Prenant en compte l’état clinique à l’admission au centre hospitalier, moment où les défaillances d’organes n’étaient pas apparues, les experts estiment la perte de chance entre 30 et 50 %.
La répartition de cette perte de chance entre le Dr A., médecin généraliste, et le centre hospitalier est de 30 % et 70 %. (…)"
La Commission retient que les manquements fautifs dans la prise en charge du patient lui ont causé une perte de chance de survie de 30 % à répartir entre :
Les experts attribuent le décès du patient à une défaillance multiviscérale, conséquence d’un choc hypovolémique tardivement traité. Or, d’après les mêmes experts, à la sortie du scanner "la situation clinique s’était considérablement dégradée depuis l’admission avec une défaillance respiratoire engageant le pronostic vital. Les chiffres tensionnels étaient dans des limites de la normale…". D’après l’anesthésiste ayant réalisé la consultation de pré-anesthésie, la détresse respiratoire s’était encore aggravée avant le transfert au bloc opératoire.

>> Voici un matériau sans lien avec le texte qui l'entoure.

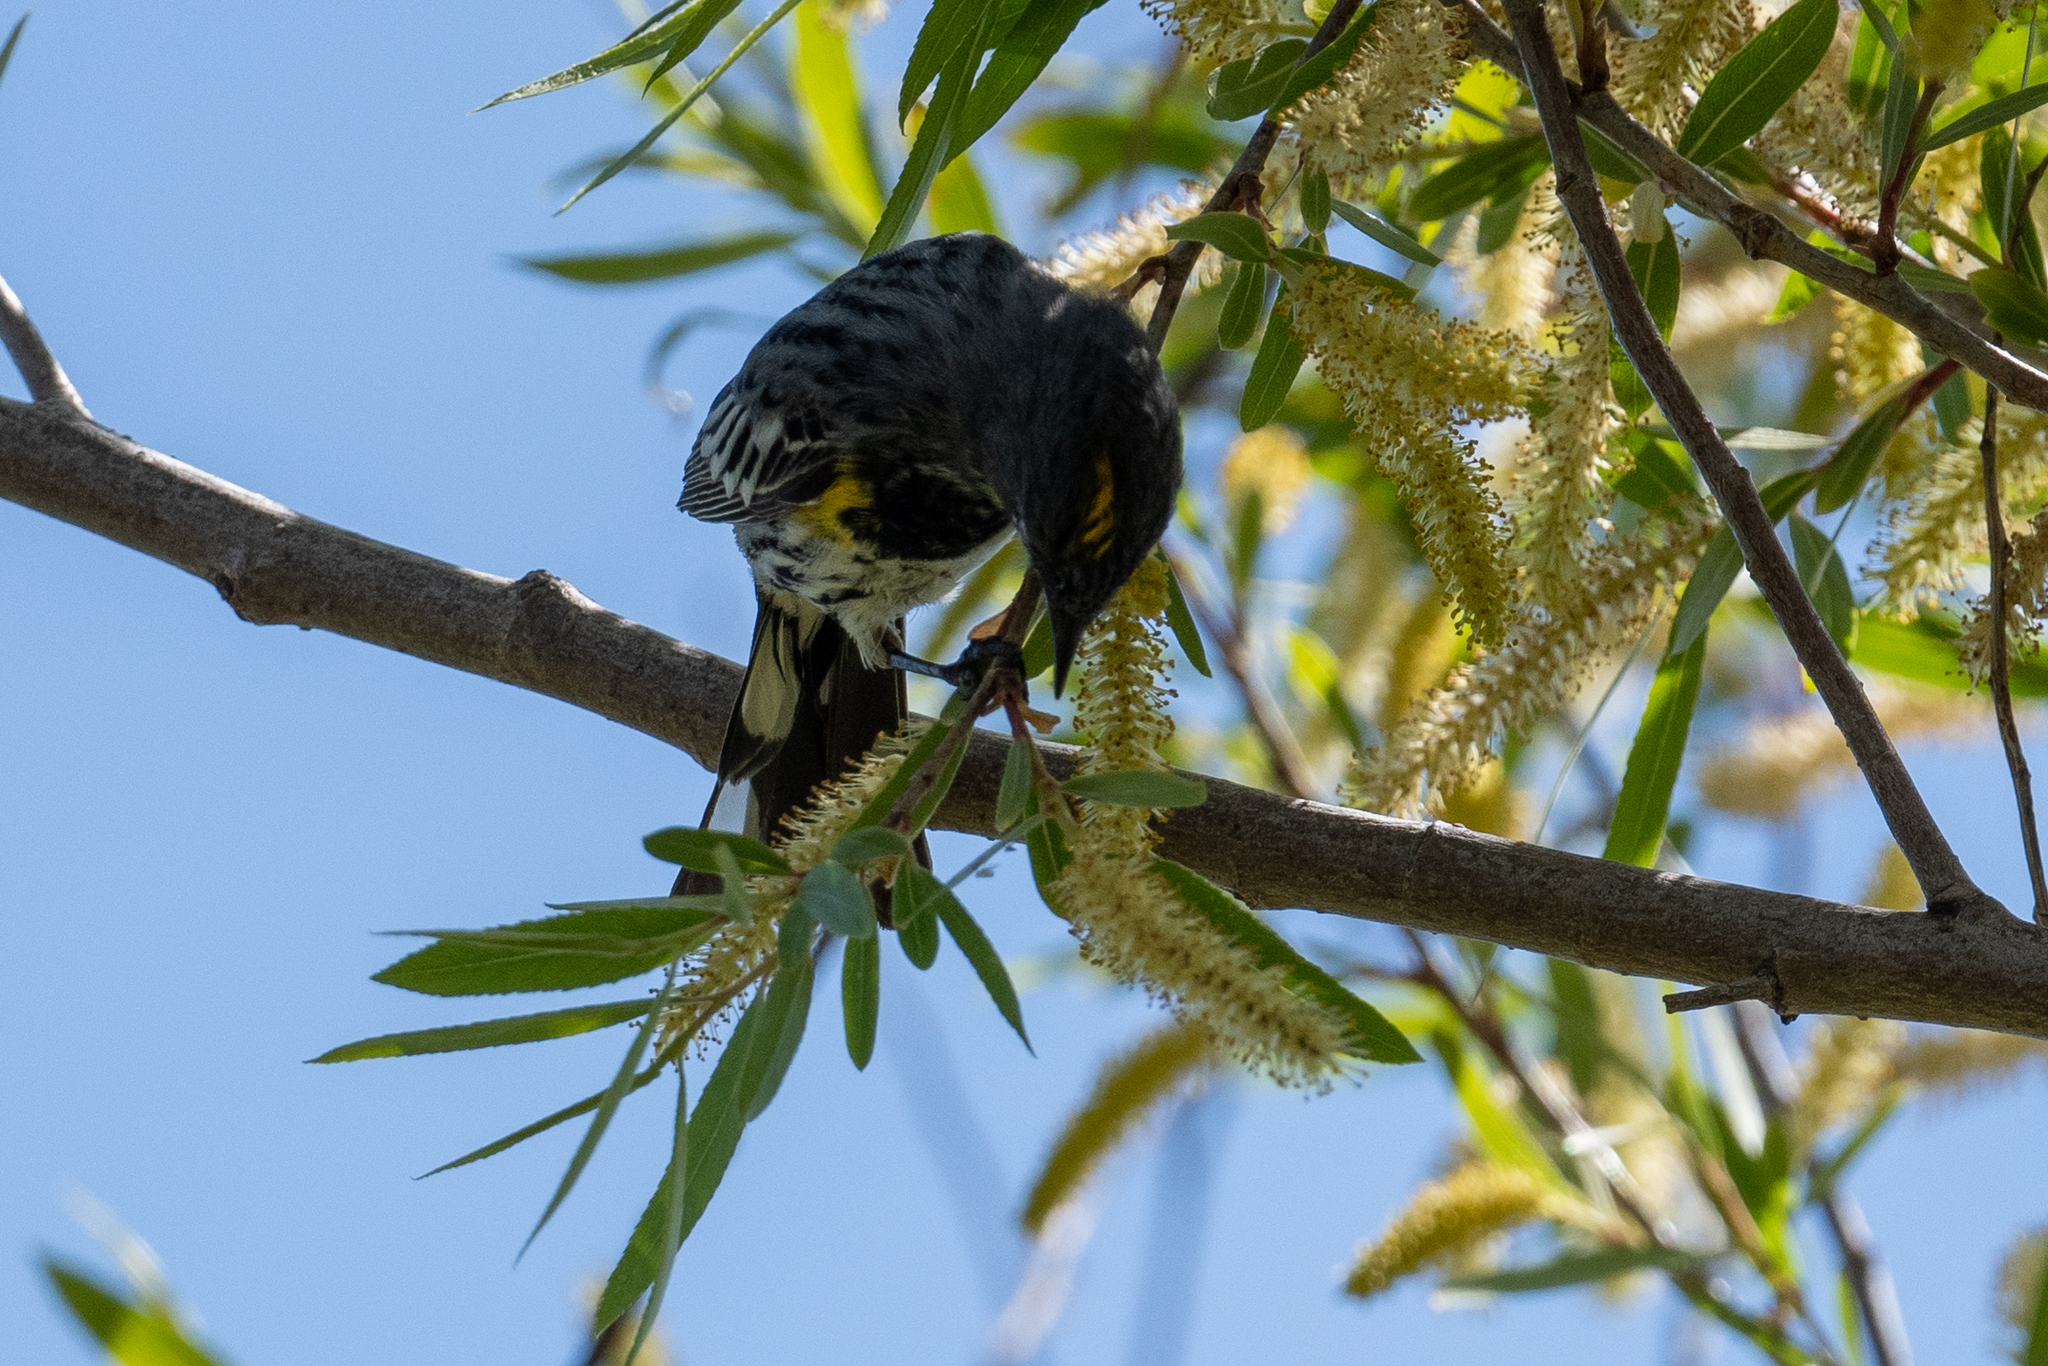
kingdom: Animalia
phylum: Chordata
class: Aves
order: Passeriformes
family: Parulidae
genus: Setophaga
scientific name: Setophaga coronata
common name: Myrtle warbler
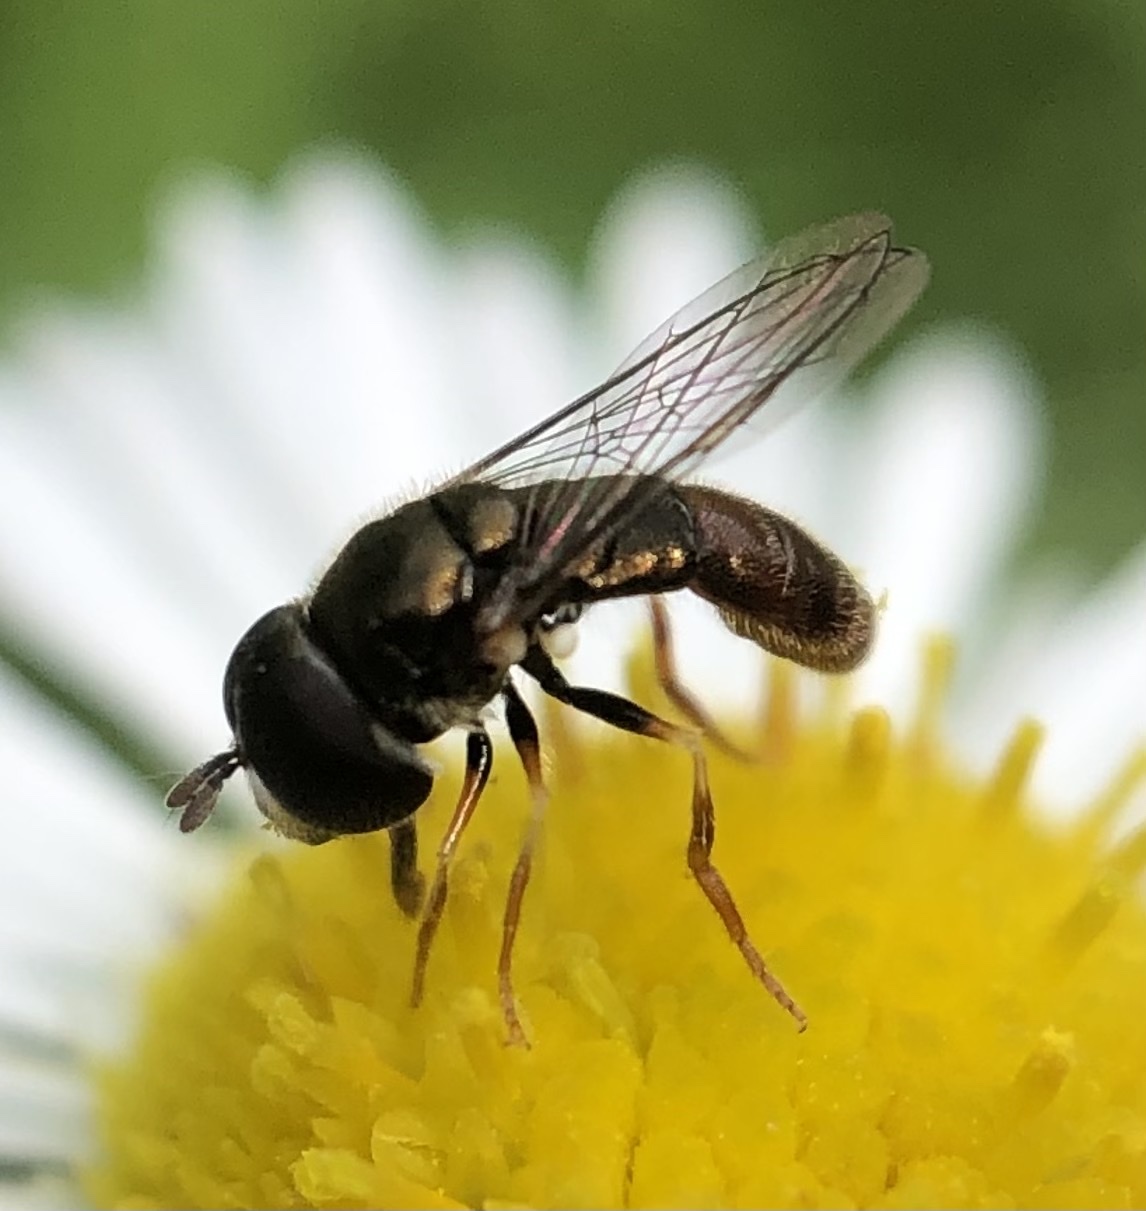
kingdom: Animalia
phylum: Arthropoda
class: Insecta
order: Diptera
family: Syrphidae
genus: Paragus
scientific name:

Si l’hypovolémie a contribué au décès du patient, la détresse respiratoire liée à des fausses routes bronchiques, qui n’existait pas lors de l’admission aux urgences, mais déjà manifeste à 12 h 55 (PaO2:62mmHg) et qui s’est considérablement aggravée après le scanner, a manifestement accéléré la défaillance multiviscérale.
Il est surprenant que le médecin des urgences ait retenu chez ce patient, une complication d’un anévrysme abdominal, sans évoquer une occlusion intestinale compte tenu du contexte, ce qui aurait dû conduire rapidement après l’admission du patient à la mise en place d’une sonde d’aspiration gastrique, et ce, certainement avant la réalisation du scanner.